* Version difference data *
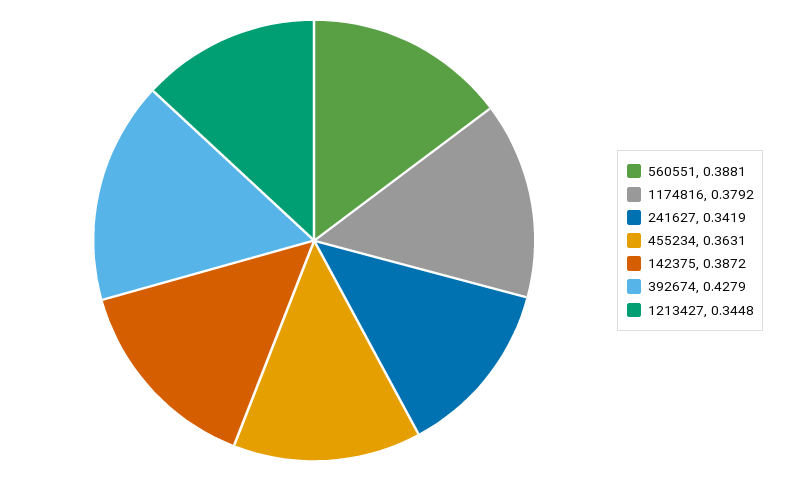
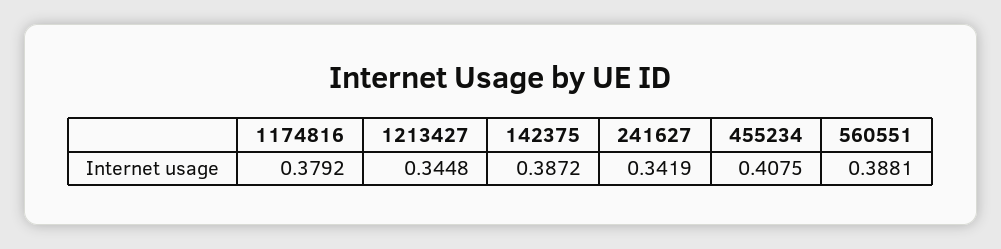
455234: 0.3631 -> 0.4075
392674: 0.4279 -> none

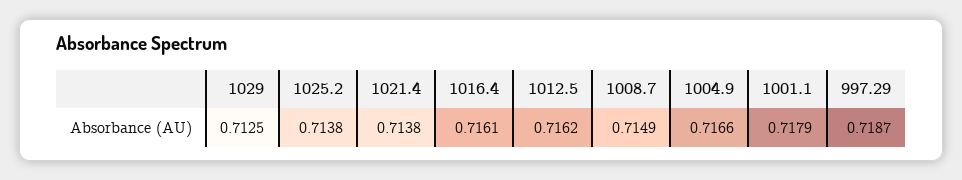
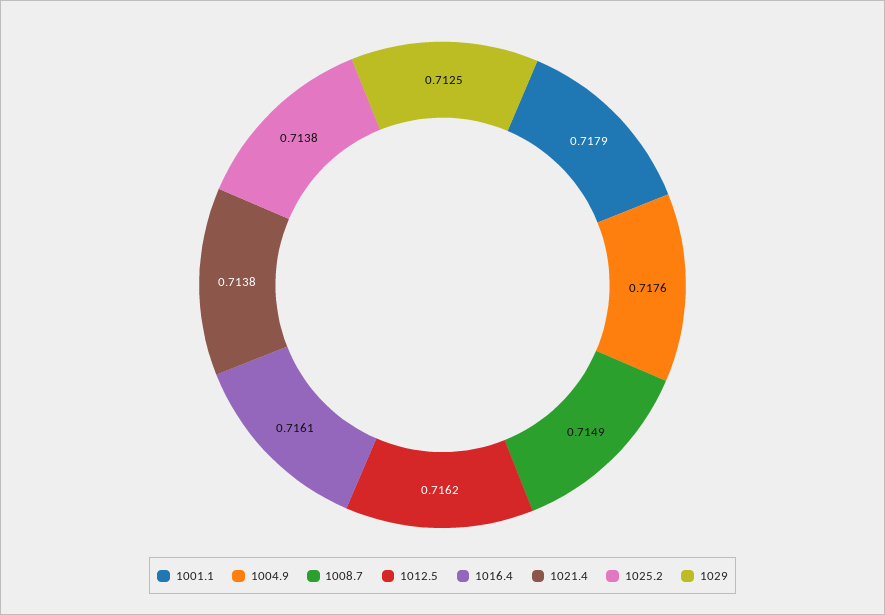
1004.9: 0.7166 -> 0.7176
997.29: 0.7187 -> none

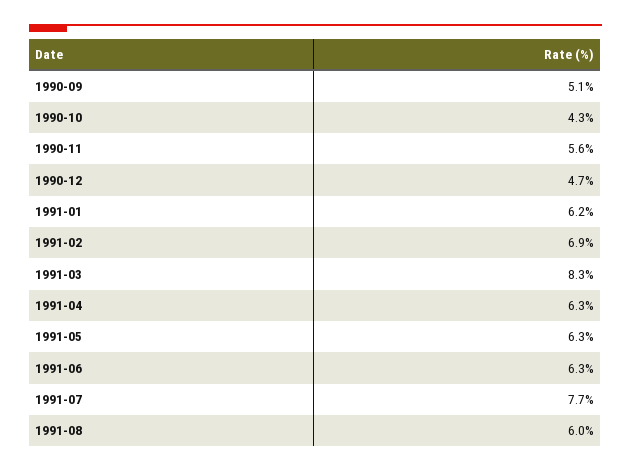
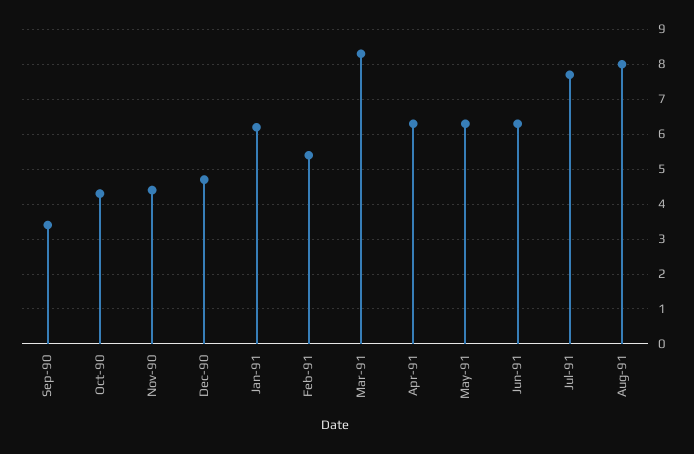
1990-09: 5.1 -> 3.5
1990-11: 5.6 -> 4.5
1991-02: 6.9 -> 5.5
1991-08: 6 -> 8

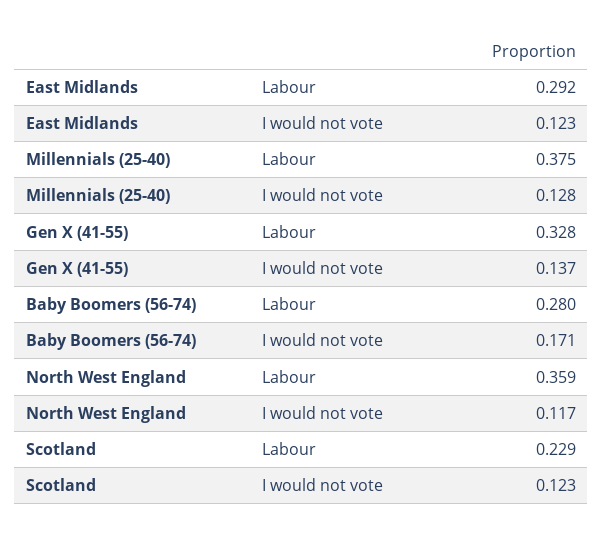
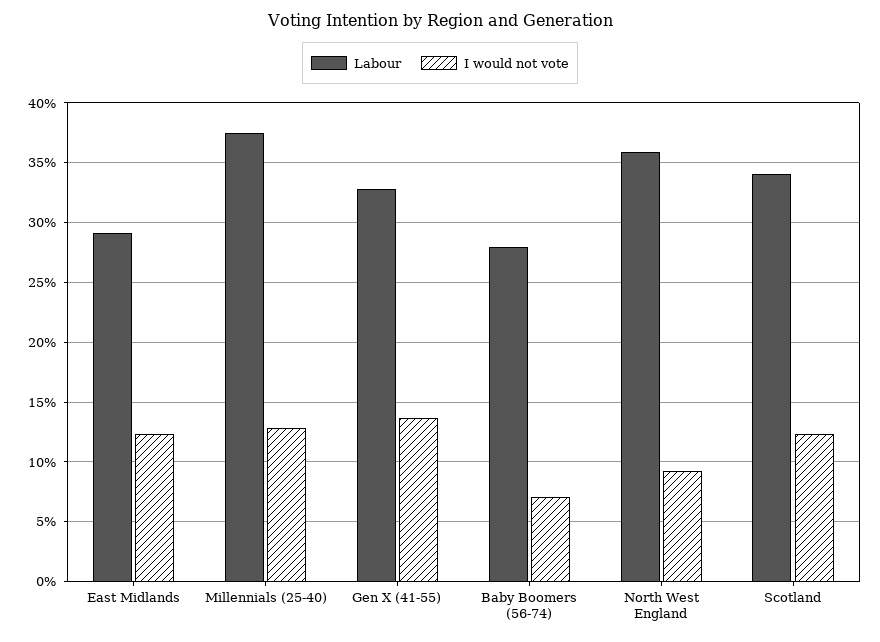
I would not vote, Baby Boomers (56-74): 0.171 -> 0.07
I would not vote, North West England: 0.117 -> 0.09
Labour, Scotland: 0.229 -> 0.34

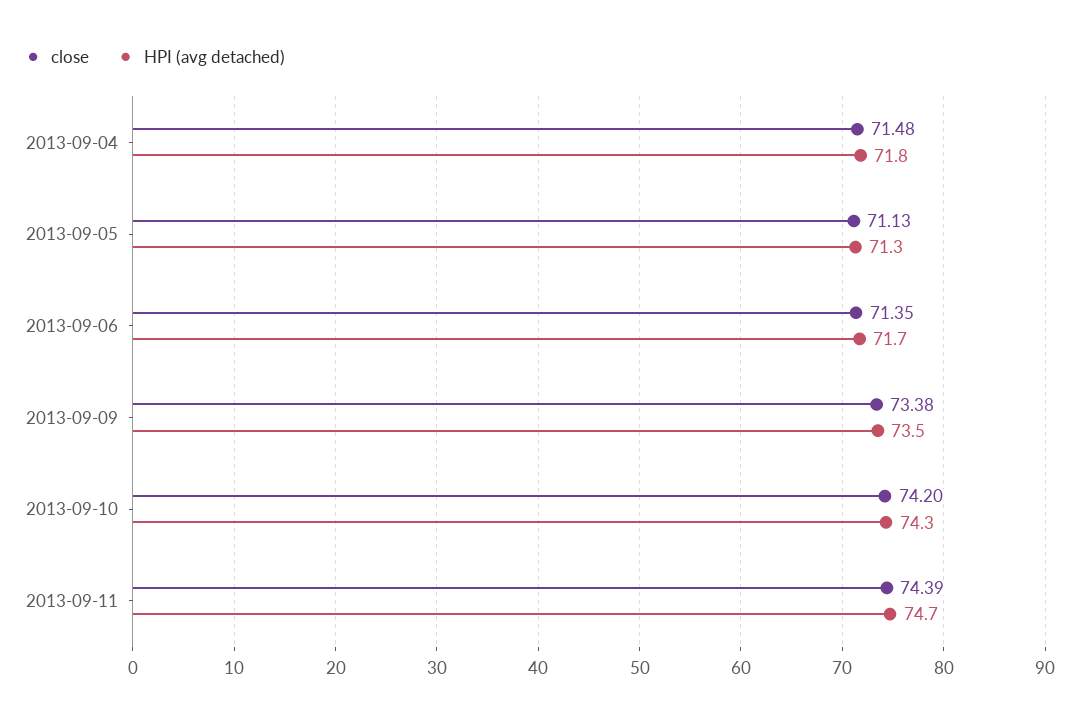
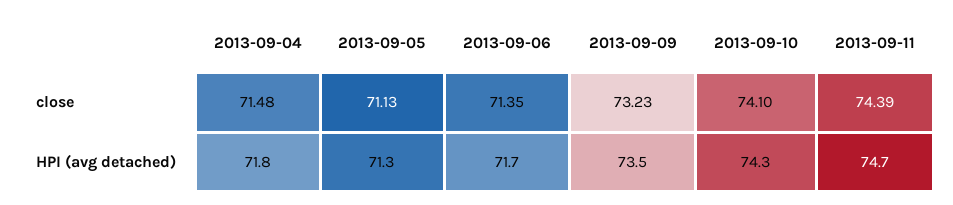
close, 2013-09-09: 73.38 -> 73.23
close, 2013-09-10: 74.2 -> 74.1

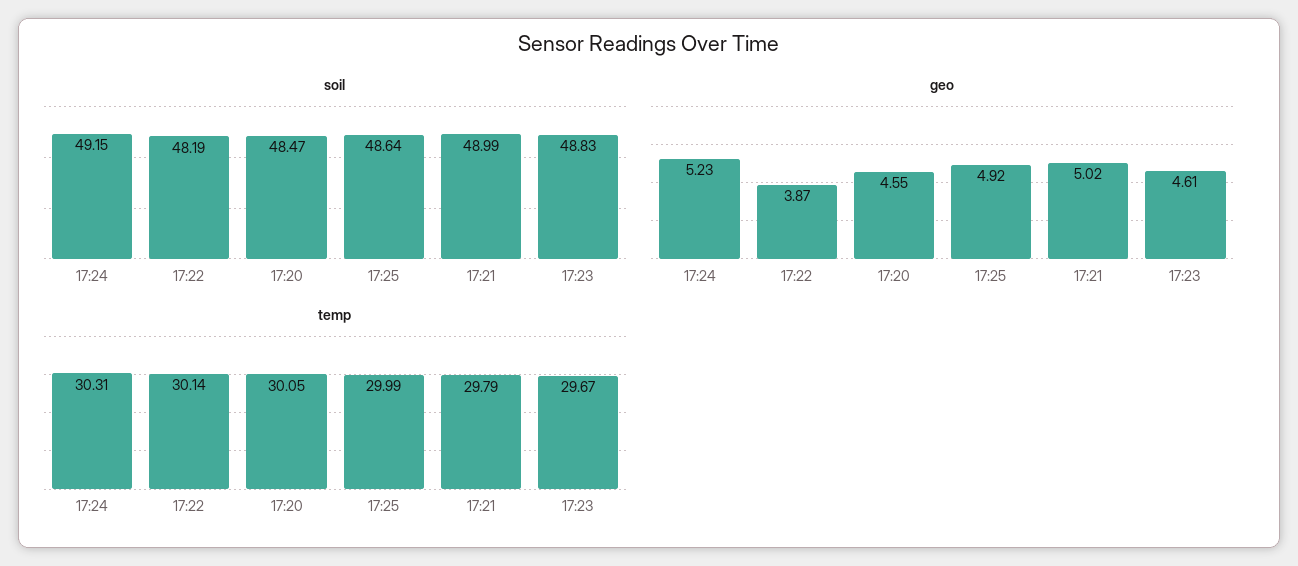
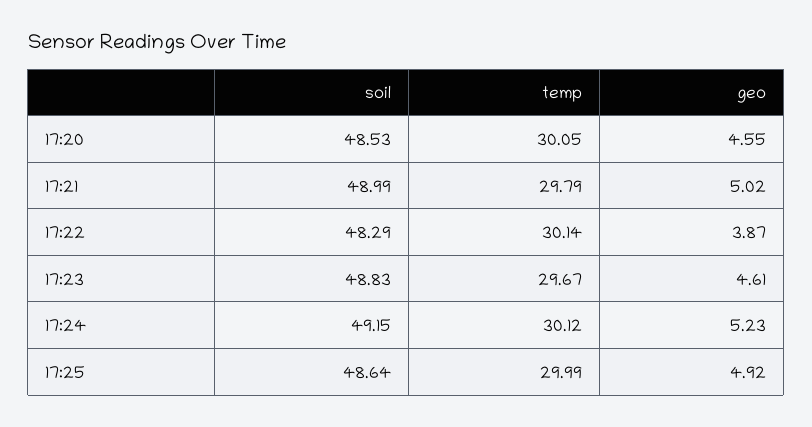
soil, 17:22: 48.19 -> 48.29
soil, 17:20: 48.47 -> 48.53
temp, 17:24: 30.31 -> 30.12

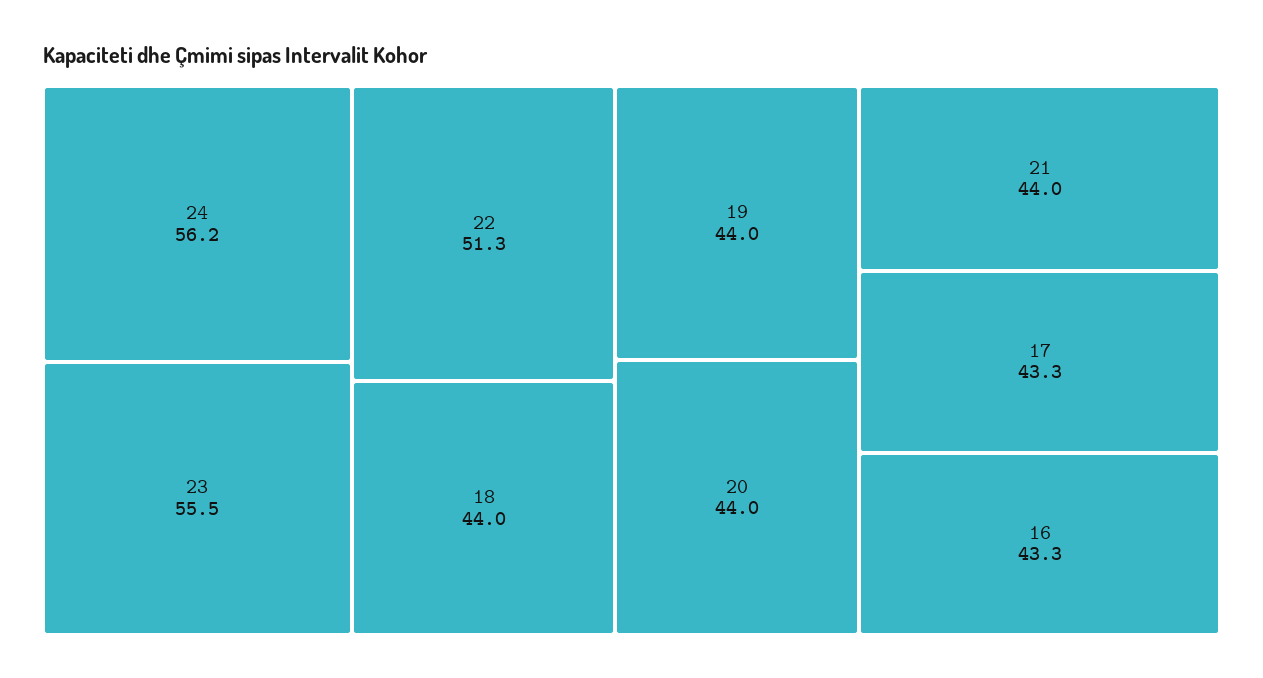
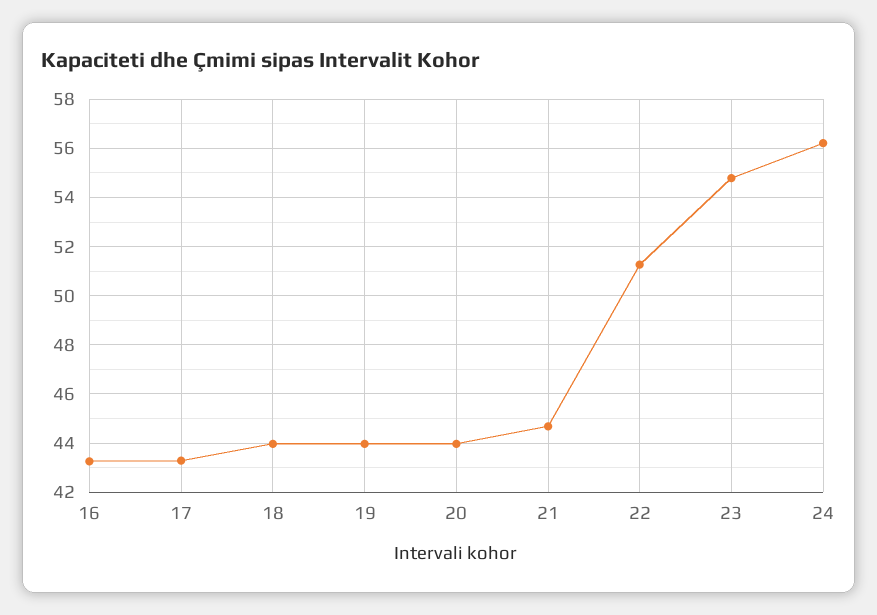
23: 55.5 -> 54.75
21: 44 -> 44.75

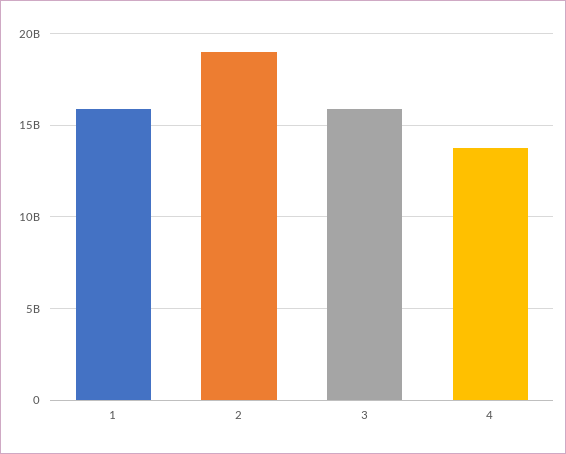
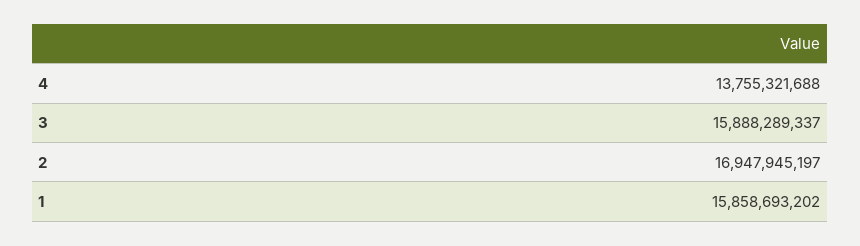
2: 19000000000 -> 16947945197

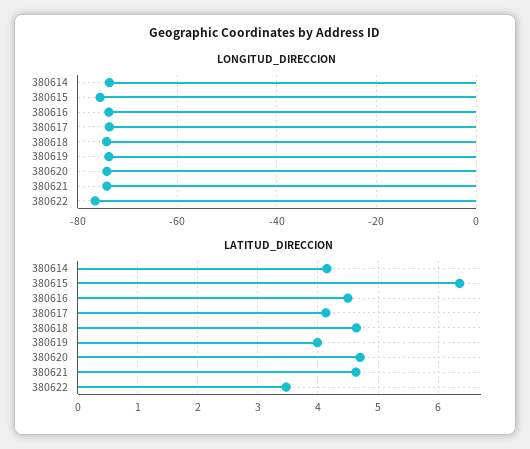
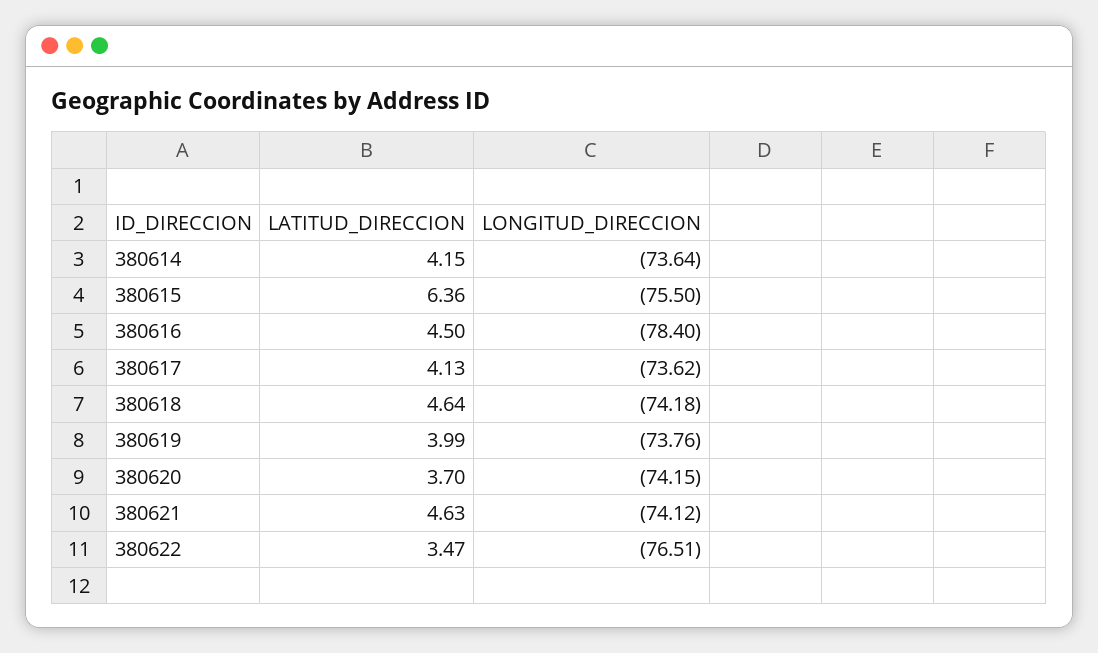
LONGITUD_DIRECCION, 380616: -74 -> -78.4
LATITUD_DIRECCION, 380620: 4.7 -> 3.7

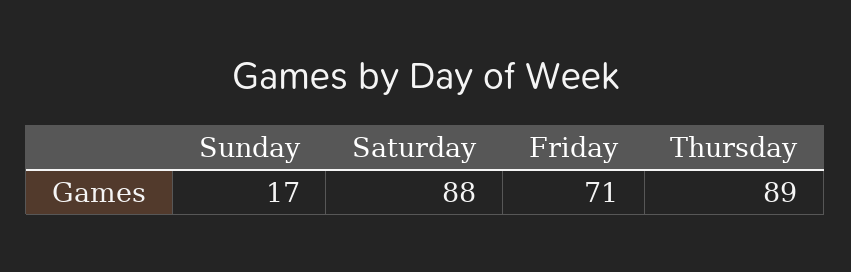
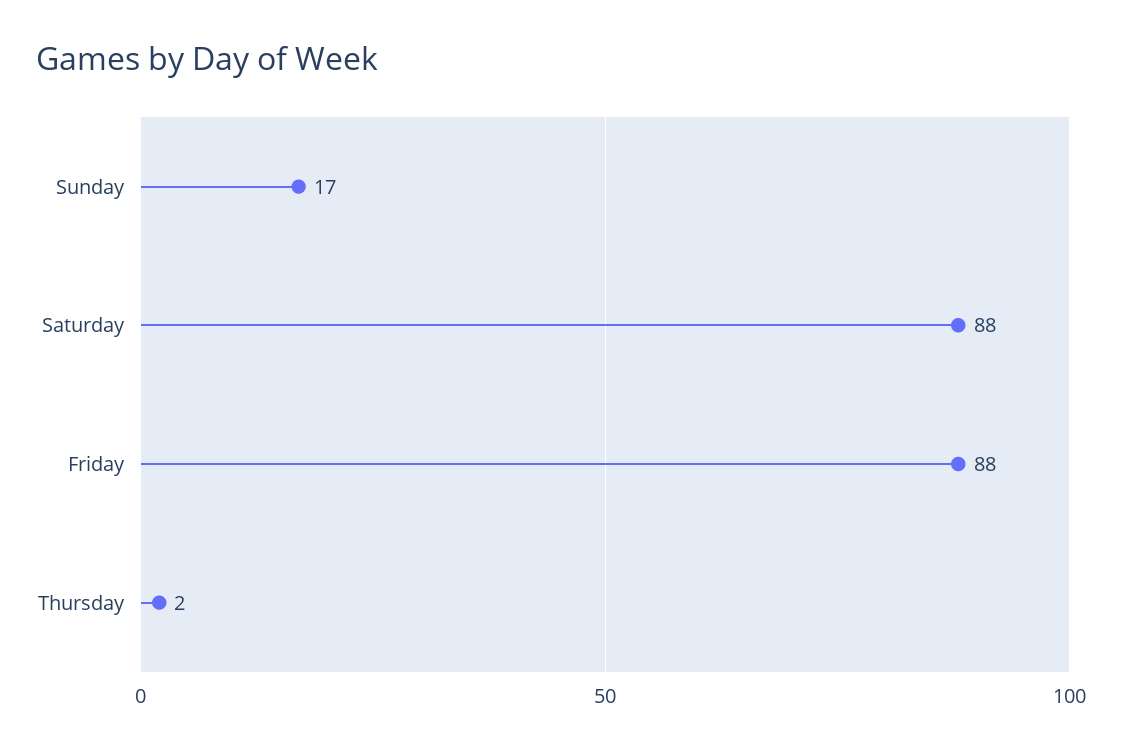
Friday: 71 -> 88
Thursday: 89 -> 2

* Task brief *
For this exercise, set down exactly the lines that run from the line holding "I would not vote, Baby" to the last line of the records above; include both end lines and omit pictures.

* Exercise output *
I would not vote, Baby Boomers (56-74): 0.171 -> 0.07
I would not vote, North West England: 0.117 -> 0.09
Labour, Scotland: 0.229 -> 0.34

close, 2013-09-09: 73.38 -> 73.23
close, 2013-09-10: 74.2 -> 74.1

soil, 17:22: 48.19 -> 48.29
soil, 17:20: 48.47 -> 48.53
temp, 17:24: 30.31 -> 30.12

23: 55.5 -> 54.75
21: 44 -> 44.75

2: 19000000000 -> 16947945197

LONGITUD_DIRECCION, 380616: -74 -> -78.4
LATITUD_DIRECCION, 380620: 4.7 -> 3.7

Friday: 71 -> 88
Thursday: 89 -> 2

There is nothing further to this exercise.